### PROBLEM
Reproduce the lines running from the line with "Refer to an example of" up to and including the line with "All rights reserved.", leaving the pictures out.

### STUDY MATERIAL
============================================================
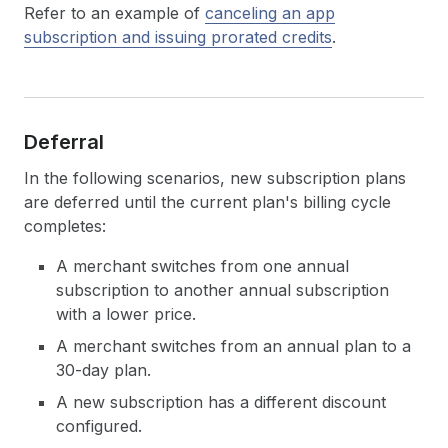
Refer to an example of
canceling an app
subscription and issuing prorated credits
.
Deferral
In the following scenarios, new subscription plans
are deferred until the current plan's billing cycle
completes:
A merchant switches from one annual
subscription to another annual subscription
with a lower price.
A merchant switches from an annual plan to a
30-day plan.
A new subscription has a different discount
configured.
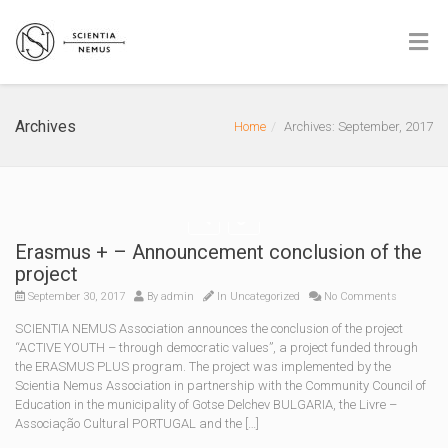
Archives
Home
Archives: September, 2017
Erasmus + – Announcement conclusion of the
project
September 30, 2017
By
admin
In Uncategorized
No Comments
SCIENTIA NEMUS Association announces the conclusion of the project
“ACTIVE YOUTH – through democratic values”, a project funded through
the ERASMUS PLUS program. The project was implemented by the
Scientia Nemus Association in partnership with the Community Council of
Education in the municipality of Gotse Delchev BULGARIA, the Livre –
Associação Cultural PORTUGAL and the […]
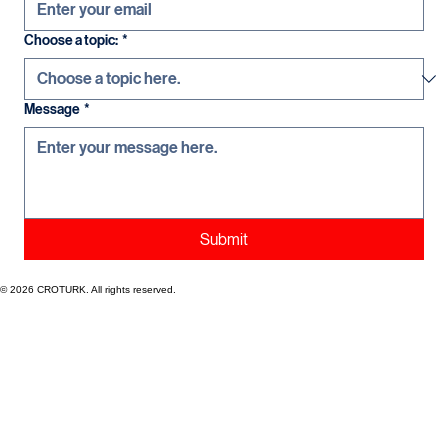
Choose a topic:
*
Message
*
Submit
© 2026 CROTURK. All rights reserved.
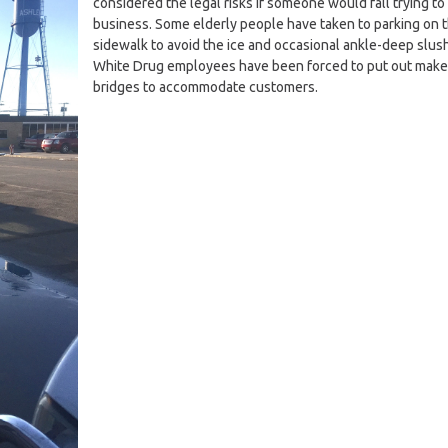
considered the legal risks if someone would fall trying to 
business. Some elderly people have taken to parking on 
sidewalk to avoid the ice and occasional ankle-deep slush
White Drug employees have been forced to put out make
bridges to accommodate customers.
============================================================
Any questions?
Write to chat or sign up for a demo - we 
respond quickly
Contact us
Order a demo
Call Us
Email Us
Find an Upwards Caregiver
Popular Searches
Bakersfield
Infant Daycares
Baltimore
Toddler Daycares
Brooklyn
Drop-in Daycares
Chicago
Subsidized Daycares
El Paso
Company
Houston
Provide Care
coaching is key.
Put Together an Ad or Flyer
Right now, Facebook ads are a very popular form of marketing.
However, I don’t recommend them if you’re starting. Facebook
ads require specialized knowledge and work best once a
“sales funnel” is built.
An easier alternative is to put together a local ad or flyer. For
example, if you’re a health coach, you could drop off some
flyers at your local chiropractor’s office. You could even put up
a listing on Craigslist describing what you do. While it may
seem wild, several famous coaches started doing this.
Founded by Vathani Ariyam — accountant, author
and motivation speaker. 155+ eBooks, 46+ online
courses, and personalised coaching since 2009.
============================================================
### WORKED SOLUTION
Refer to an example of
canceling an app
subscription and issuing prorated credits
.
Deferral
In the following scenarios, new subscription plans
are deferred until the current plan's billing cycle
completes:
A merchant switches from one annual
subscription to another annual subscription
with a lower price.
A merchant switches from an annual plan to a
30-day plan.
A new subscription has a different discount
configured.
Archives
Home
Archives: September, 2017
Erasmus + – Announcement conclusion of the
project
September 30, 2017
By
admin
In Uncategorized
No Comments
SCIENTIA NEMUS Association announces the conclusion of the project
“ACTIVE YOUTH – through democratic values”, a project funded through
the ERASMUS PLUS program. The project was implemented by the
Scientia Nemus Association in partnership with the Community Council of
Education in the municipality of Gotse Delchev BULGARIA, the Livre –
Associação Cultural PORTUGAL and the […]
Choose a topic:
*
Message
*
Submit
© 2026 CROTURK. All rights reserved.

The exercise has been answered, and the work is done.